In April 2021 I threw in the towel and fired up Keynote. Twenty minutes later I had the slides. Some of them even had animations. It wasn’t what I had in mind originally but it worked. I hated to say it, but it was good enough.
Re-recording and publishing
I moved into a new office in May 2021 and decided that now was the time to actually get this video launched. I’d also decided to - once this first video was out - produce an entire video series on how to pass the Elastic Certified Engineer exam but with extra material that’s applicable to the real world. I’d be recording that in the office, so to not cause disruption to the zero viewers I currently had, I needed to re-record the one video I still hadn’t published.
Come July, I recorded it in a day, edited down the dozens of takes over the six hours of footage, knitted in the slides, ran the load tests with Rally for the extra video I’d told myself I needed to do, and exported and published the lot.
Accepting that I simply needed to get the video out so I can get on with building the main course was a massive turning point. Holding myself to the high standards I set was likely a form of procrastination. Letting that go was a big relief. Getting the videos done was an incredible amount of work, even after compromising on the visual marvel of the visualisations. I wrote this when I posted on LinkedIn about releasing the course:
In traditional Developer fashion, I massively underestimated the amount of work involved in doing this, now have a much clearer idea of what the problem really is, and - while still happy with the result - would like to completely re-do the whole thing at some stage!
Publishing felt wonderful. Seeing people enroll and complete the course felt even better.
There has still been work to do since then, like recording a quick intro to add to the YouTube version, posting on various sites such as Reddit, and adding captions to all the videos. I think I can draw a line under that course now, though. Until I rebuild the visualisations using Unity or Unreal Engine.
What’s next
The next series will be a full course to take you all the way from knowing a little about Elasticsearch to being able to pass the Elastic Certified Engineer exam and beyond, with a heavy focus on lab exercises. I’ve picked out some datasets to use, have built most of the curriculum, and am starting recording next week. I’m so pumped about starting recording that I’m going to the Turkish barber to get my beard into tip-top shape.

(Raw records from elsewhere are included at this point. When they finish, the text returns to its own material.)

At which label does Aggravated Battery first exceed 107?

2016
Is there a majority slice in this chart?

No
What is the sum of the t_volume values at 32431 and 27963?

This course is a very different beast to the first one. The topics are concrete with a real implementation, unlike the first course which was almost completely abstract and conceptual. Lots of screen-sharing and a few slides means there will be much less of my face.
Something it has in common with the first course, however, is Lego.
I’m not going to wait until the course is finished to start taking orders; it will go on pre-sale once the first section is done. That first section covers installing Elasticsearch and building a lab environment to use through the course. Ansible and Docker will be in there too, but I’m leaving out Kubernetes because I’m not a complete glutton for punishment.
I’ll post on all the usual channels and notify people who have signed up for updates once the pre-sale goes live.
The YouTube channel will get occasional videos with tips and tricks, tutorials and disaster stories. It’ll be light-hearted and, with any luck, recording frequently will encourage me to not let my beard go completely wild.